My sister Patricia, a drama queen beyond compare, was the world’s biggest chicken when it came to descending trees. She could climb all right, but getting her down was an event all the neighbourhood watched. Dogs barked, cats ran about, kids yelled encouragement, Mom cried, Dad scratched his head while Patricia hung on for dear life, doing what girls did when they played tomboy, i.e. crying her little heart out. She was convinced this was her final day on earth as she would shortly plummet to the ground at least six feet away, and, and, none of us would miss her, so there!

That’s when my brother Christian asked her if he could keep her Kodak camera when she died… she immediately made it down in a flash. Nobody, but nobody touched her Kodak Instamatic!

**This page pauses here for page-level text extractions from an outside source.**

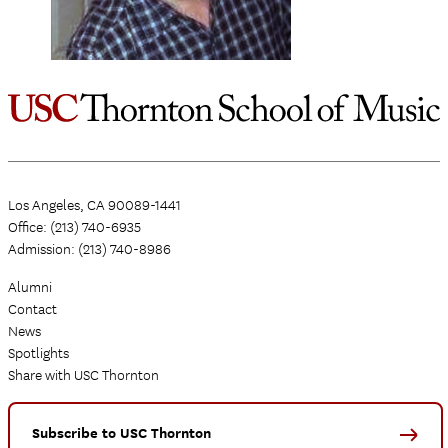
Los Angeles, CA 90089-1441
Office: (213) 740-6935
Admission: (213) 740-8986
Alumni
Contact
News
Spotlights
Share with USC Thornton
Subscribe to USC Thornton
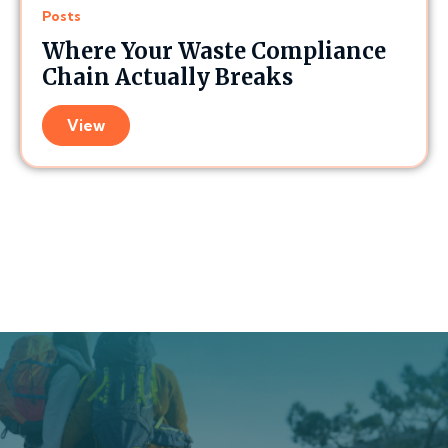
Posts
Where Your Waste Compliance
Chain Actually Breaks
View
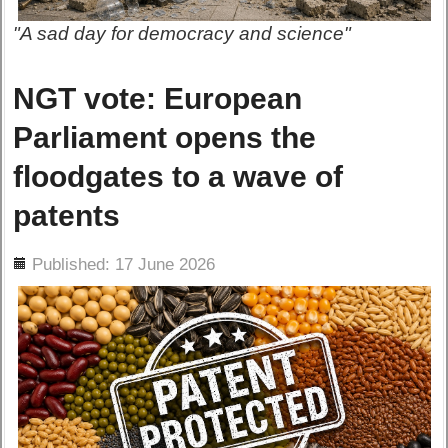
"A sad day for democracy and science"
NGT vote: European
Parliament opens the
floodgates to a wave of
patents
ils
Published: 17 June 2026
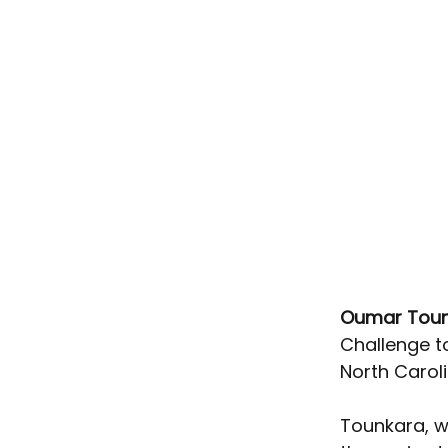
Oumar Toun
Challenge t
North Caroli
Tounkara, w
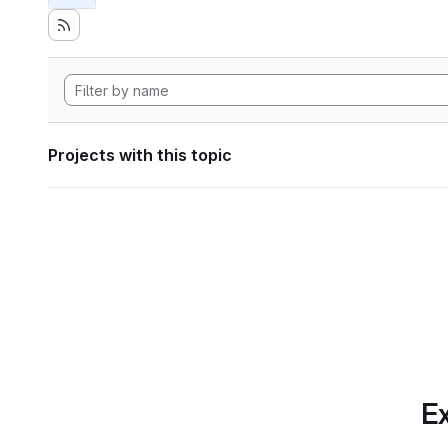
Projects with this topic
Ex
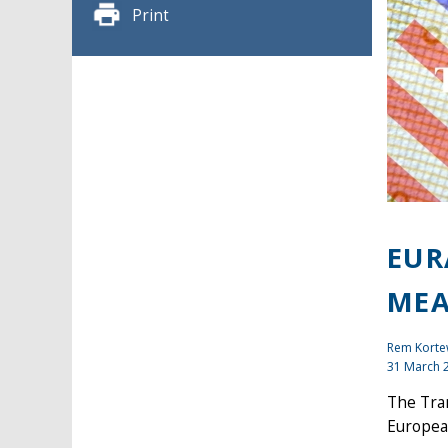
Print
EUR
MEA
Rem Kort
31 March 
The Tra
Europea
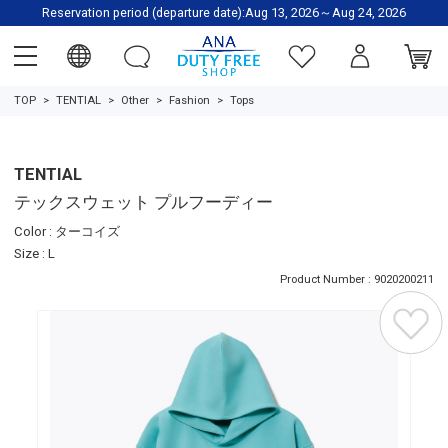
Reservation period (departure date):Aug 13, 2026～Aug 24, 2026
TOP
TENTIAL
Other
Fashion
Tops
TENTIAL
テックスウェット プルフーディー
Color : ターコイズ
Size : L
Product Number : 9020200211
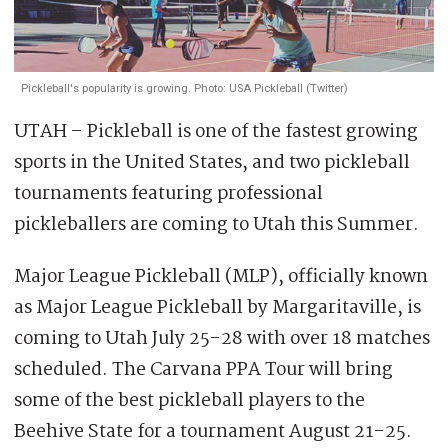
Pickleball's popularity is growing. Photo: USA Pickleball (Twitter)
UTAH – Pickleball is one of the fastest growing
sports in the United States, and two pickleball
tournaments featuring professional
pickleballers are coming to Utah this Summer.
Major League Pickleball (MLP), officially known
as Major League Pickleball by Margaritaville, is
coming to Utah July 25-28 with over 18 matches
scheduled. The Carvana PPA Tour will bring
some of the best pickleball players to the
Beehive State for a tournament August 21-25.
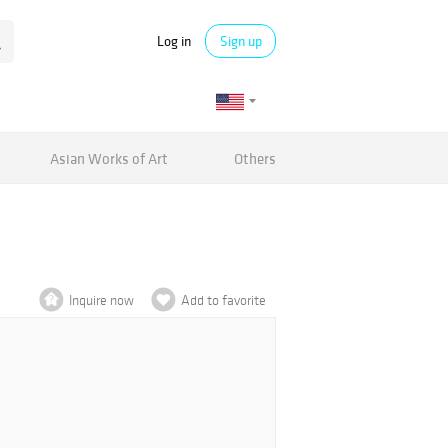
Log in
Sign up
Asian Works of Art
Others
Inquire now
Add to favorite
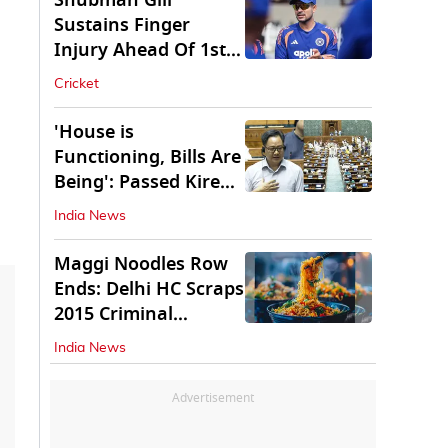
Shubman Gill
Sustains Finger
Injury Ahead Of 1st
Sri Lanka Test
Cricket
'House is
Functioning, Bills Are
Being': Passed Kiren
Rijiju Amid Ruckus
India News
Maggi Noodles Row
Ends: Delhi HC Scraps
2015 Criminal
Proceedings
India News
Advertisement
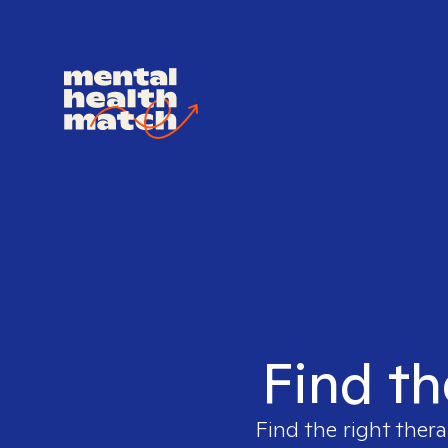
Find th
Find the right thera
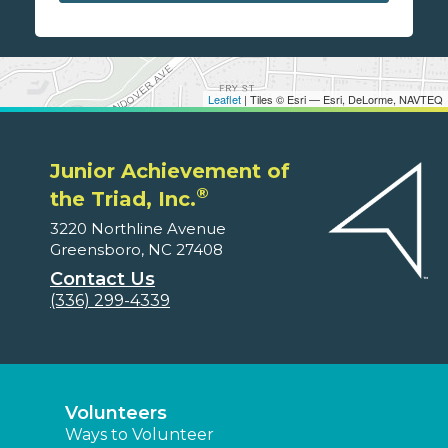
Leaflet
| Tiles © Esri — Esri, DeLorme, NAVTEQ
Junior Achievement of
®
the Triad, Inc.
3220 Northline Avenue
Greensboro, NC 27408
Contact Us
(336) 299-4339
Volunteers
Ways to Volunteer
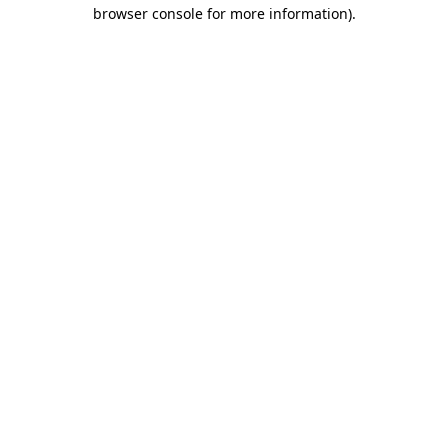
browser console for more information).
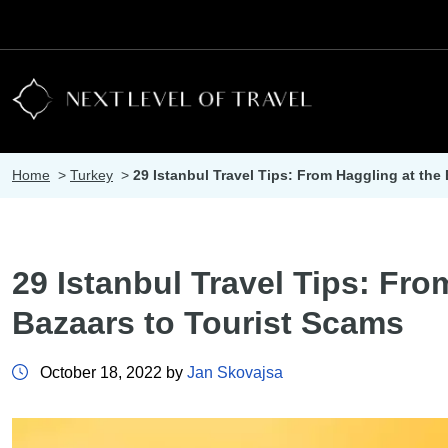
Home
>
Turkey
>
29 Istanbul Travel Tips: From Haggling at the
29 Istanbul Travel Tips: Fro
Bazaars to Tourist Scams
October 18, 2022 by
Jan Skovajsa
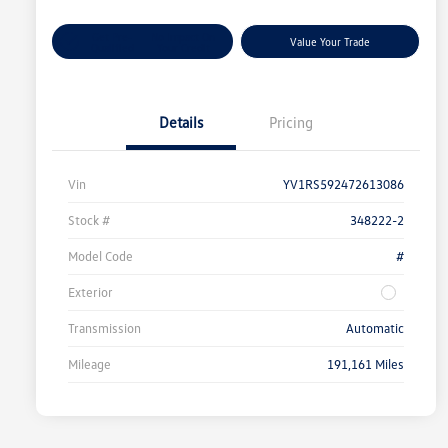
Get Pre-
No Impact On
Value Your Trade
Qualified
Your Credit
Details
Pricing
Vin
YV1RS592472613086
Stock #
348222-2
Model Code
#
Exterior
Transmission
Automatic
Mileage
191,161 Miles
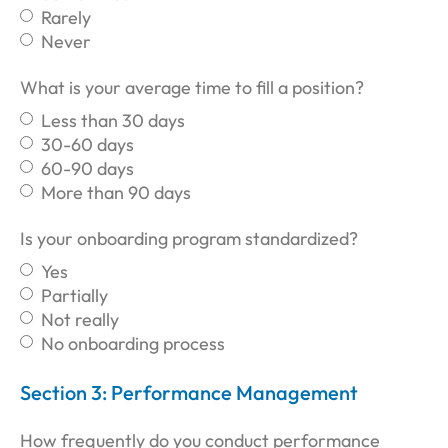
Rarely
Never
What is your average time to fill a position?
Less than 30 days
30-60 days
60-90 days
More than 90 days
Is your onboarding program standardized?
Yes
Partially
Not really
No onboarding process
Section 3: Performance Management
How frequently do you conduct performance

The greatest of times in our yard were when we had friends in to play with us. Ten, fifteen, twenty kids went about the serious business of play, some bouncing balls off the scarred tar-paper of the garage, some swinging on the seesaw, others crouched around a hapless grasshopper…

Our backyard was ugly, usually messy, always littered with toys and playthings. As I look back on those times, I can affectionately say our backyard was part of the family, just like Mickey our dog. The hours we spent within its boundaries were happy ones. If there is a backyard heaven up there somewhere, ours surely made it to the top!